__QUESTIONS TO ANSWER__
- A) Reproduce the stretch of the forum thread about dogs in a no-pet housing complex from "Pits can be" through "still were aggressive.".
- B) In the forum thread about dogs in a no-pet housing complex, condense the paragraph beginning "In this instance I would approach the dog owner" into a short bulleted list that keeps its main points.
- C) Write what comes next in the forum thread about dogs in a no-pet housing complex, picking up right after its final post.

---------- PASSAGE FOR REVIEW

Uh... I just saw a vato walking a chiuaua... He he he! He looked awesome!

Pits can be decent. Chows are evil. My beagle will eat anyone. And all dogs have a tendency to be assholes. Pits have a bad reputation. And if the owners want the reputation changed they need to change. Here most dogs are kept outside, it's cultural. And quite a few are kept for Protection also cultural.

ALL DOGS CAN BE BAD! I've been bitten by a poodle and a rat terrier. My Beagle attacked a jogger and a stupid kid that would not listed to me when I told him not to pet my dog. Still put his hand in my car and pet my dog... No these dogs didn't kill anyone, but they still were aggressive.

The point is they should not have brought the dog in a housing complex that does not allow them. They should have heeded and respected their lease. If the OP doesn't turn them in someone else will. They have a shared yard and who know, maybe they'll get a case of the lazies and let the dog out one day in the yard and OP won't know.

It's a shared yard! In a no pet complex! How could that even be debated?


----------



## jess in hawaii (Oct 13, 2011)




----------



## mamayogibear (May 8, 2011)

Quote:


> Originally Posted by *AbbyGrant*
> 
> That kind of gal? What kind would that be?


I don't run to the authorites when I have issues with someone. Instead I take a more direct approach and try to communicate my concerns about the issue. I do not like it when people do things behind my back and would rather be confonted than find out about a problem from a third party.

In this instance I would approach the dog owner regarding the whining and suggest they have someone walk the dog while they are at work. I would also mention to the person that I was under the impression that the building was no-pet (some landlords have pet addendums to leases) and that they could get evicted if the landlord chose to inforce that.


----------



## Maedze (Dec 16, 2008)

Hon, it's pretty clear that you have a paranoia, and paranoia isn't rational. You don't need a bite stick. It's fine not to want to be approached by strange dog. I don't care to either. But to fly off the handle and make silly evaluations that are simply inaccurate doesn't add credence to your point of view. Not liking dogs is not the same thing as 'particular kinds of dogs are bad'.

Quote:


> Originally Posted by *Super~Single~Mama*
> 
> Delusional? Um...no. Now you're just being nasty because I don't agree that pit bulls are wonderful amazing sweet dogs. I don't like them. I don't want one, and I don't care to be around them. Particularly when I have my young son with me.

--------------------
---------- SOURCE MATERIAL

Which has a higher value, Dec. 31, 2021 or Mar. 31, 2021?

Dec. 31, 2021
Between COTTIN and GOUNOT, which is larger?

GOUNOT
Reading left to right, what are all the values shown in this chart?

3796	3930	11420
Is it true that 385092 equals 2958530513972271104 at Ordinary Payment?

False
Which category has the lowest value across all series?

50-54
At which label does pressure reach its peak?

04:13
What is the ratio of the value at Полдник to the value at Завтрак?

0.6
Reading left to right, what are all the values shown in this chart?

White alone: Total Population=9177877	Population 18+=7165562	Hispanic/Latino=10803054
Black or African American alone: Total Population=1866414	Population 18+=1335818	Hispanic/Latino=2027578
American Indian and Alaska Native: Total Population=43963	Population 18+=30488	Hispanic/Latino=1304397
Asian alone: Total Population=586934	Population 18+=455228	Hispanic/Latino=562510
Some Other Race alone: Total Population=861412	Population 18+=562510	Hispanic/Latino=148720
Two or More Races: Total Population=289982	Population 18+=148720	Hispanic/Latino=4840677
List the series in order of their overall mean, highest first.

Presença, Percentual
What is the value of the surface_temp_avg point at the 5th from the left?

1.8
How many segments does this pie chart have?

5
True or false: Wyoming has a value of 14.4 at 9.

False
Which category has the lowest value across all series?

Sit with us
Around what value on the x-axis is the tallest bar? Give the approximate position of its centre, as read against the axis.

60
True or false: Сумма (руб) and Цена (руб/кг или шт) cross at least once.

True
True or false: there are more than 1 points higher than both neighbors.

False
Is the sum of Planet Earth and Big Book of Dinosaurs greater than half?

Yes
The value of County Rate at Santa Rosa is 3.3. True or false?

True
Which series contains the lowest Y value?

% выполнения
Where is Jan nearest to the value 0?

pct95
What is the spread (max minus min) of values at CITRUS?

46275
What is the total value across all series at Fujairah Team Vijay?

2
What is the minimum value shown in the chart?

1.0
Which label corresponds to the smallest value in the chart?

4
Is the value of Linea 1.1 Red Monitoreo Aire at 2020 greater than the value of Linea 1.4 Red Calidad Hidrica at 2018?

--------------------

__RESULTS BY TASK__
- A)
Pits can be decent. Chows are evil. My beagle will eat anyone. And all dogs have a tendency to be assholes. Pits have a bad reputation. And if the owners want the reputation changed they need to change. Here most dogs are kept outside, it's cultural. And quite a few are kept for Protection also cultural.

ALL DOGS CAN BE BAD! I've been bitten by a poodle and a rat terrier. My Beagle attacked a jogger and a stupid kid that would not listed to me when I told him not to pet my dog. Still put his hand in my car and pet my dog... No these dogs didn't kill anyone, but they still were aggressive.

- B)
- Talk directly to the dog owner about the whining.
- Suggest that someone walk the dog while the owner is at work.
- Mention the impression that the building was no-pet, since some landlords have pet addendums to leases.
- Note that the owner could be evicted if the landlord chose to enforce that.

- C)
> 
> Mostly I like dogs (but only when I know them, or they are owned by someone I know). I don't like being approached by random dogs, which I don't think is so terrible, and I'm not interested in being around dogs that when they do bite, a stick is required to get them to let go. I don't know why thats so difficult for you to understand.


----------



## AbbyGrant (Jan 12, 2012)

Quote:



> Originally Posted by *mamayogibear*
> 
> I don't run to the authorites when I have issues with someone. Instead I take a more direct approach and try to communicate my concerns about the issue. I do not like it when people do things behind my back and would rather be confonted than find out about a problem from a third party.


Well that sort of skirted the question, but I don't think many of us automatically "run to the authorities" when we have issues with someone. I've just found your method to be generally ineffective when it comes to dog owners, so I don't do things that I've found don't work.


----------



## Imakcerka (Jul 26, 2011)

WOW really? I mean really? I take a break from this thread to yobogoya and it's turned into something ugly.


----------



## Super~Single~Mama (Sep 23, 2008)

Quote:


> Originally Posted by *Maedze*
> 
> Hon, it's pretty clear that you have a paranoia, and paranoia isn't rational. You don't need a bite stick. It's fine not to want to be approached by strange dog. I don't care to either. But to fly off the handle and make silly evaluations that are simply inaccurate doesn't add credence to your point of view. Not liking dogs is not the same thing as 'particular kinds of dogs are bad'.


Don't be condescending. It's rude, and has no place here. I'm not paranoid - I just hate pit bulls. Just like some people hate cats. I also didn't fly off the handle. I just hate pit bulls. They are unpredictable.


----------



## BellaW (Jan 26, 2012)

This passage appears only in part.